Rouse isn’t the only person to approve of Tailor-ED. The startup has raised a $1.6 million seed round led by Benson Oak Ventures. BrainPOP founder Dr. Avraham Kadar, Elevate Education, Emerge Education, FreshFund, Y Combinator and other angel investors also participated.
Tailor-ED graduated from the Y Combinator startup accelerator earlier this year. At that time, the company only offered math materials for grades three to six. Now, Tailor-ED covers K-8 math. It's used in more than 1,500 schools worldwide, with 70 schools that pay for subscriptions. Most of those paying schools are international.
CEO and co-founder Maayan Yavne says she wants to add English language arts materials next and continue to build partnerships with content publishers.
In addition to its library of resources, Tailor-ED allows educators to group students by indicators including proficiency, confidence in the material and their motivation. After each lesson, students complete exit ticket assessments for subject mastery and social-emotional learning indicators.

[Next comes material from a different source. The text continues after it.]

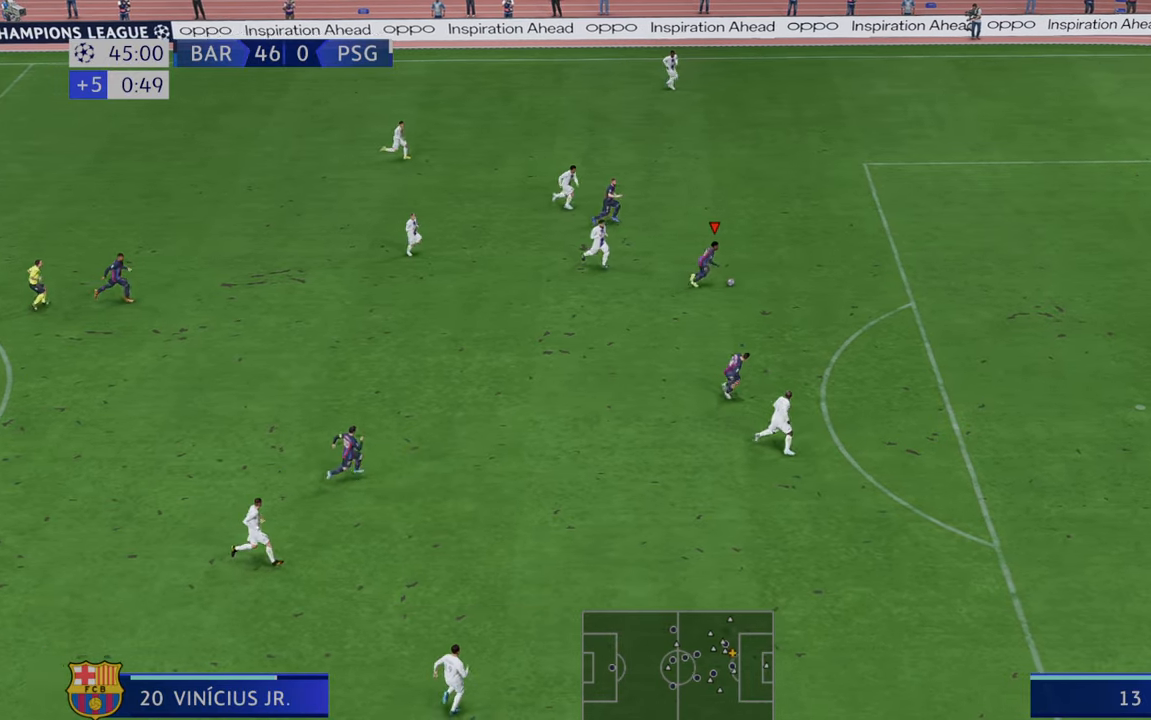
{"buttons": ["R2"], "left_stick": "down-right", "right_stick": "center", "events": [[133, "left_stick", "down-right"]]}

A basic, free version of the platform allows teachers to build a limited number of lessons. Educators can pay $9 a month for unlimited student grouping and unlimited lessons. A schoolwide version is available with additional data analysis, customized content integration and professional development workshops.
The startup’s origins trace back to Stanford University, where Yavne and Yael Haramaty, Tailor-ED's co-founder and chief technology officer, met as students in spring 2017. Mutual friends thought a coffee would be perfect for the two Israelis passionate about education and simplifying how teachers found effective lessons. “It was that kind of feeling where we said, ‘We should be working together,’” says Yavne, 38.
The startup has seven full-time employees and will use some of the seed money toward hiring business development and sales staff.
What appealed to Rouse, the North Carolina teacher, was the platform’s data analytics on individual students. She also liked the option for offline lessons. She’s used Tailor-ED since 2018 for her intervention lessons for groups never larger than five students. But Rouse has sold some of her colleagues on using the platform for full-size classes.
She says she looks forward to the English language arts materials the startup will soon offer.